The Elegance of Anarchism


"[T]he great emancipatory gains for human freedom have not been the result of orderly, institutional procedures but of disorderly, unpredictable, spontaneous action cracking open the social order from below." Thus concludes James C. Scott's brief celebration of the joy and necessity of anarchism, Two Cheers for Anarchism, (Princeton University Press: Princeton, 2012).

Of course, Scott is right. Who foresaw the collapse of the Berlin Wall, the Arab Spring, the Occupy protests, or, most recently, the groundswell of popular protest in Brazil? When, one wonders, will the damn of restraint break in the United States to shatter what is rapidly becoming an economic caste system?

Scott is an unlikely proponent of anarchism. He's a tenured professor of political science and anthropology at Yale University. There's something counterintuitive about an academic preaching chaos. Isn't he the intellectual equivalent of a trust-fund baby - living free and easy off the unearned income of his university's generous endowment?

Such thinking reflects a misunderstanding of anarchism.

Anarchism is not disorder for disorder's sake.

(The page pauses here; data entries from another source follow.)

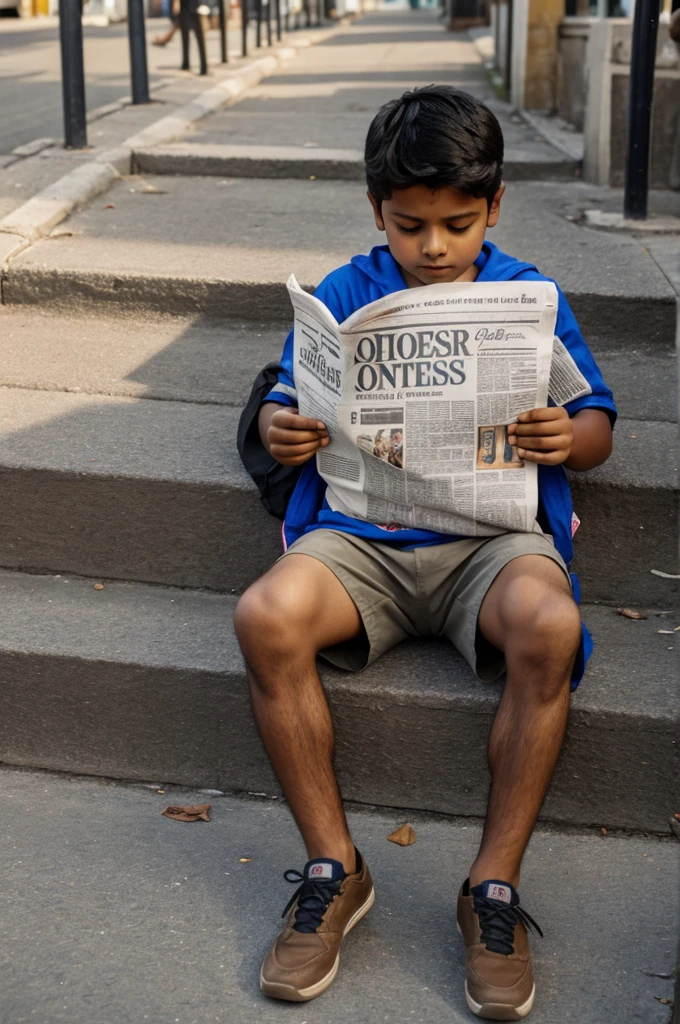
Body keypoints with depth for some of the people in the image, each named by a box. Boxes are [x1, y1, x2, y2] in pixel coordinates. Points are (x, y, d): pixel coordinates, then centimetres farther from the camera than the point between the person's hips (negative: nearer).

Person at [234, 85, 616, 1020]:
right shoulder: (344, 294, 10)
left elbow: (598, 431, 10)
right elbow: (284, 409, 11)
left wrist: (567, 438, -15)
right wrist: (283, 432, -14)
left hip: (493, 533, -1)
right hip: (361, 534, 1)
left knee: (549, 625, -35)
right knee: (266, 615, -30)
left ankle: (494, 885, -16)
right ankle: (334, 869, -12)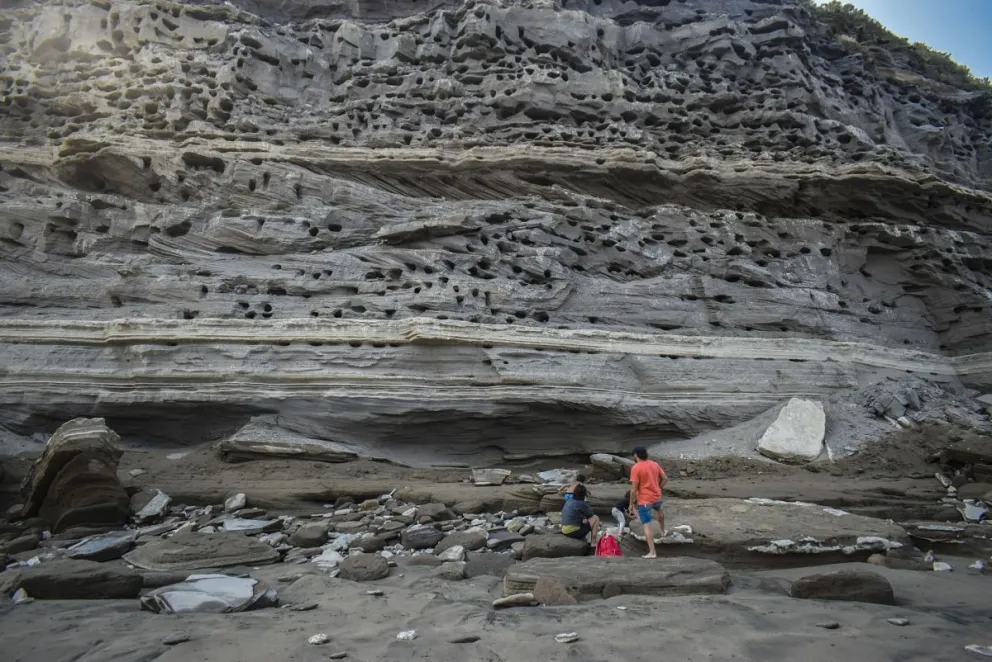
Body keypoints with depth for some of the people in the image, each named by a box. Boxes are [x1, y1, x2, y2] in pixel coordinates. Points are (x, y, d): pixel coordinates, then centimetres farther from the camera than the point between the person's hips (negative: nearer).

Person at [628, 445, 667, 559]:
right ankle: (662, 531, 56)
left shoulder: (636, 468, -17)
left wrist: (632, 504, -7)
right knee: (659, 510, 38)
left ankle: (652, 552, -3)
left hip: (644, 500, -6)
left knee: (647, 525, -1)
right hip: (657, 497, 6)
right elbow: (665, 478, 9)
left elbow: (634, 489, -17)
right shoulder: (655, 464, 2)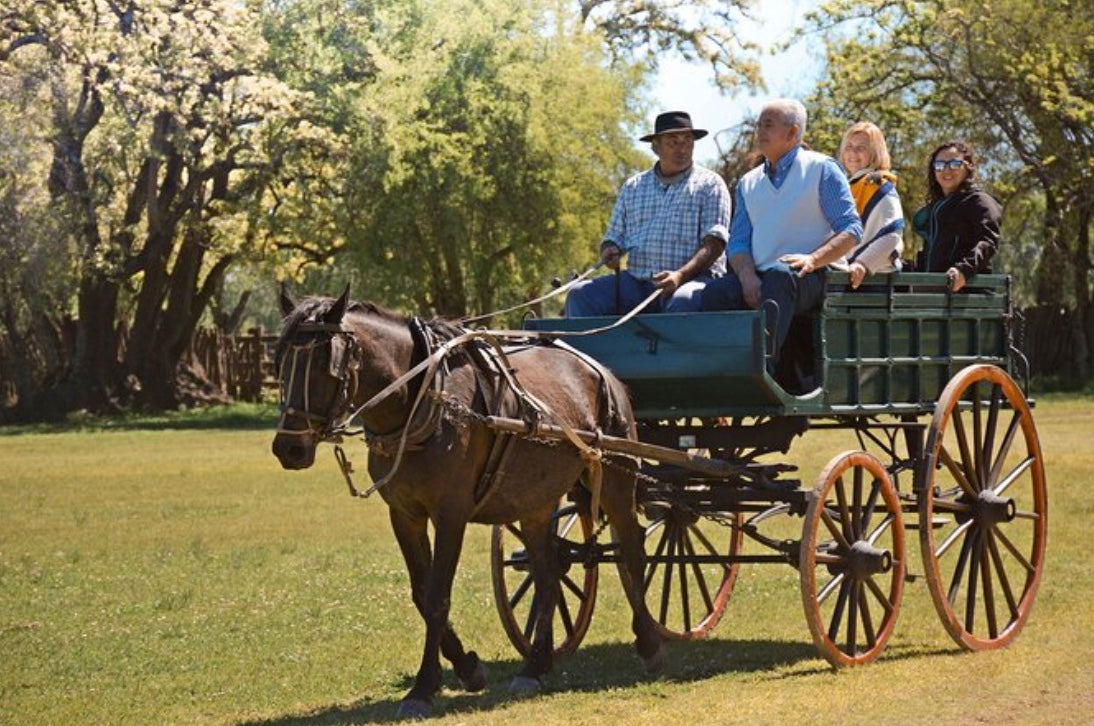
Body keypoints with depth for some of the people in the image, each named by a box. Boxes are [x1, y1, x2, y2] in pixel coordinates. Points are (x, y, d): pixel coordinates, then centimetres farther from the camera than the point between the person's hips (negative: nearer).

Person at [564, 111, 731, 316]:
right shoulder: (633, 186, 21)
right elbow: (614, 236, 23)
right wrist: (610, 252, -4)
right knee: (580, 295, -18)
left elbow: (714, 244, -4)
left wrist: (680, 275, -21)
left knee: (683, 301, -39)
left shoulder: (709, 185, 8)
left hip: (693, 277, -4)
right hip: (637, 282, 4)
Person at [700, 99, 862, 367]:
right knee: (715, 293, -26)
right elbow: (738, 242, 15)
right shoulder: (749, 183, 24)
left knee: (779, 276, -40)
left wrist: (813, 259, -19)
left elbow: (851, 230, -1)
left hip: (813, 276, -5)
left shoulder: (821, 169, 8)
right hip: (760, 277, 5)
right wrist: (747, 276, -9)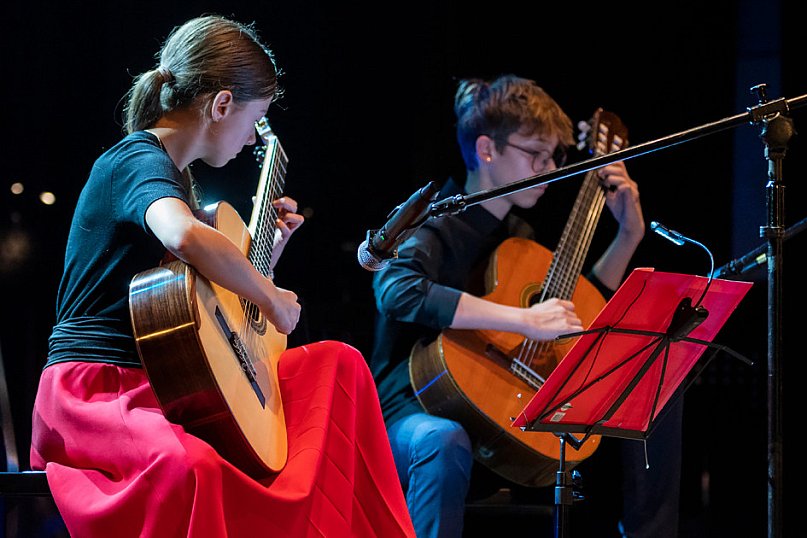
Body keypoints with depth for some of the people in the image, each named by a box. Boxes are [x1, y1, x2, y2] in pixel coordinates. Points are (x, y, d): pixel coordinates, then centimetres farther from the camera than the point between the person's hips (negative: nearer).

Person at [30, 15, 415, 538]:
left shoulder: (176, 173, 18)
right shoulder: (138, 160, -12)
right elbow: (185, 237, -38)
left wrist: (267, 252, 17)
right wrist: (272, 298, -24)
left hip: (166, 382, 10)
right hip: (92, 391, -10)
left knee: (337, 362, 11)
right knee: (187, 466, -43)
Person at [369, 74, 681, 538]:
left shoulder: (519, 234, 14)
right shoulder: (436, 223, -10)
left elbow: (578, 310, 30)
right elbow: (398, 289, -33)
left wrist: (630, 235, 16)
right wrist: (525, 320, -35)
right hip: (414, 410, -8)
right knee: (445, 441, -44)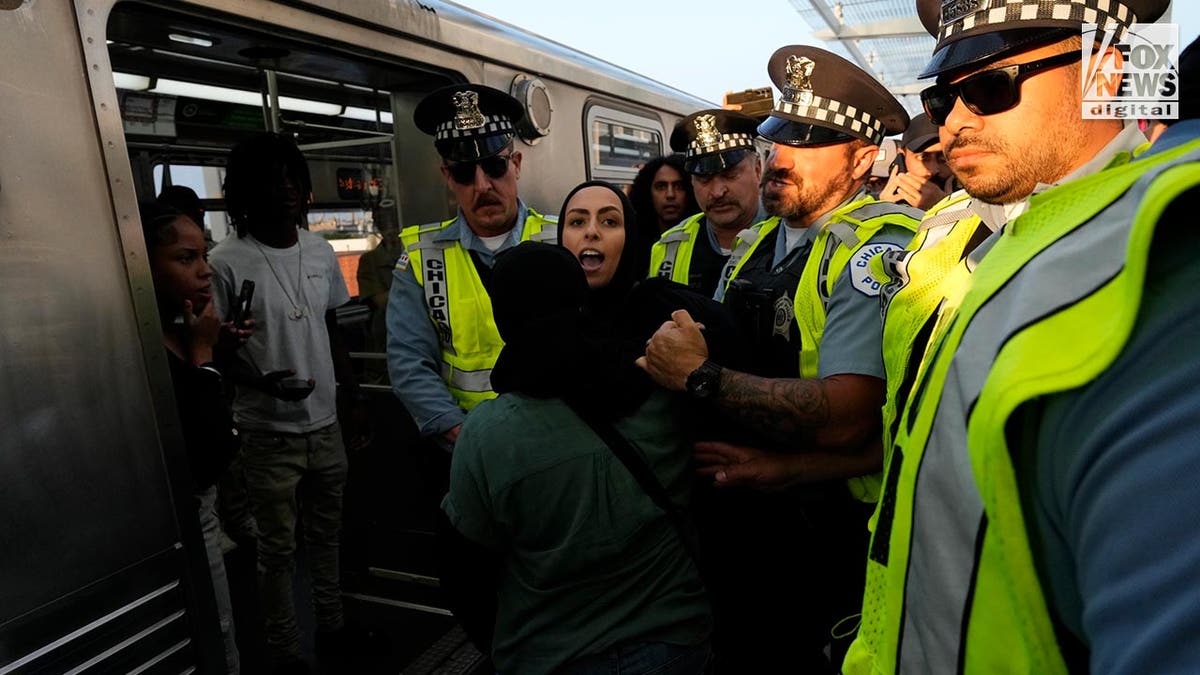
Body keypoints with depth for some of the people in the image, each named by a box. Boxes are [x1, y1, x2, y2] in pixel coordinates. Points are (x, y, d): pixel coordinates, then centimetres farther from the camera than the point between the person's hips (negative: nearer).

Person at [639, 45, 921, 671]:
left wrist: (700, 377, -23)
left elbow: (843, 419, -31)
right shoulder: (763, 240, 6)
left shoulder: (875, 250, -20)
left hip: (831, 545, -7)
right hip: (748, 525, 7)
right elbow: (729, 353, 10)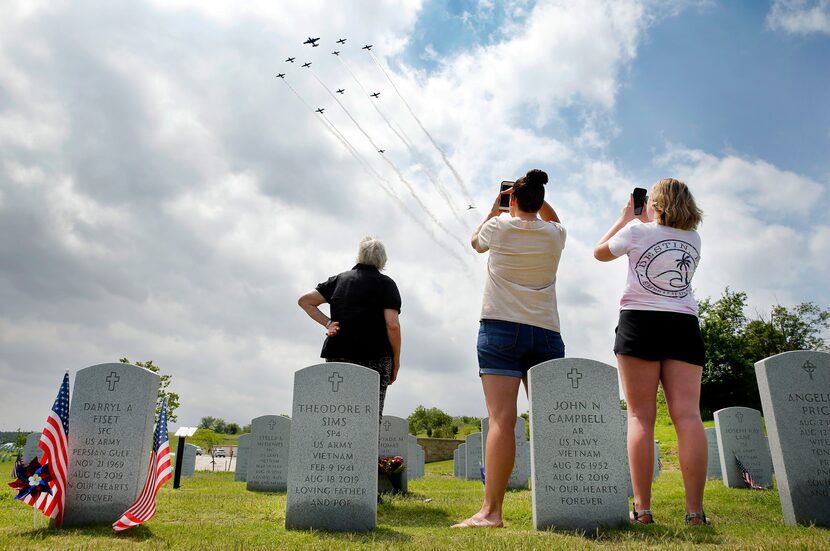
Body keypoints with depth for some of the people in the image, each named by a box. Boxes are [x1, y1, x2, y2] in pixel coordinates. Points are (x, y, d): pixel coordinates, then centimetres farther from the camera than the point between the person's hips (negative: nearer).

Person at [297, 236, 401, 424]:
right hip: (375, 357, -4)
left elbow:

It is a rejection of the status quo as inadequate to meet the necessities of the time. It is the outcast forever and always challenging the orthodoxies of his time. It is the outsider saying to those confidently sharing the glow of inclusion: "Not so fast. There are things your ideals do not explain. Your rhetoric doesn't match the reality of my life." Anarchism is David saying to Goliath, "Do you feel my pain? No? Then feel this rock."

The great enemies of human freedom are the ideals and ideologies that seek to blind men and women to what they see all around them. Hence, we celebrate freedom in the United States while housing more men and women in prisons than any other nation on earth. We sing songs of equality while the rich get richer, and poor, well, they're just dropped from statistical reports - did you know that unemployment numbers reflect the number of folks looking work. Those who have dropped out don't count. They are our disappeared.

Listen to Scott describe the crayons politicians and mainstream journalists use to color over the rough edges of life: "The natural impulse to create a cohesive narrative to account for our own actions and lives, even when those lives and actions defy any coherent account, casts a retrospective order on acts that may have been radically contingent." In other words, we create the order we need by choosing to see what we report. The anarchist's voice is the demand of the powerless to be heeded. The anarchists "willingness to break the law [is] not so much a desire to sow chaos as a compulsion to instate a more just legal order," Scott writes. The anarchist is a shriek in a convent, protesting that solitary devotion to the holy comes at a profane cost.

Tired of the meaningless charade of Barack O'Bush and John Boehner, two squawk boxes pissing passed one another on the nightly news? "The brutal fact of routine, institutionalized liberal democratic politics is that the interests of the poor are largely ignored until and unless a sudden and dire crisis catapults the poor into the streets." The insiders see no reason to change the rule of the game so long as it works for them. It is only when the outsiders force issues that real change occurs. Decades of "trickle down" economics has yielded only huge deficits, plutocrats and corporations too big to fail. Take a drive through the Midwest sometime and see what's left of the middle class.

Scott's been a student of the dispossessed around the world for a scholarly lifetime, studying peasant resistance in Southeast Asia. The point of this little book is that anarchism has a role not just in what we used to call the Third World. The simple art of lifelong resistance to structures that do not work - "[q}uiet, unassuming, quotidian insubordination" - is becoming a necessary way of life in this the best of all possible worlds. You can bring a colossus to its knees by acts of "silent, dogged resistance, withdrawal and [the] truculence of ordinary people." This ordinary revolt can be more effective than revolutionary violence, he writes.

Is Edward Snowden a traitor? Perhaps to the ruling class. To many others he represents something else. He understood the rules of the game the state now plays in the name of security. But security for whom, and at what costs? Snowden stepped outside the restraint of the law to demonstrate a larger truth - the contempt of big government and big corporations for ordinary people. Did you see the angry mug of the NSA's General Keith Alexander boasting how the surveillance state had saved us from so many terrorists attacks? He looked like a hungover J. Edgar Hoover grousing about all the communists who are infiltrating our schools, the government, the movies, and, well ... the very space beneath our beds.

Scott's simple little book does much to rehabilitate anarchism. Forever and always there will be conflict between the individual and group. Watch any pack of animals and you'll see order break down from time to time, the outlier either brought to heel, or driven away. The human kind is no different; we're just more creative, and destructive, in how we go about satisfying the imperatives of survival. There will always be simmering discontent: Civilization is a work in progress. Anarchism is no more than the means by which ordinary force those in power to heed the voice of even the least advantaged. God save anarchism.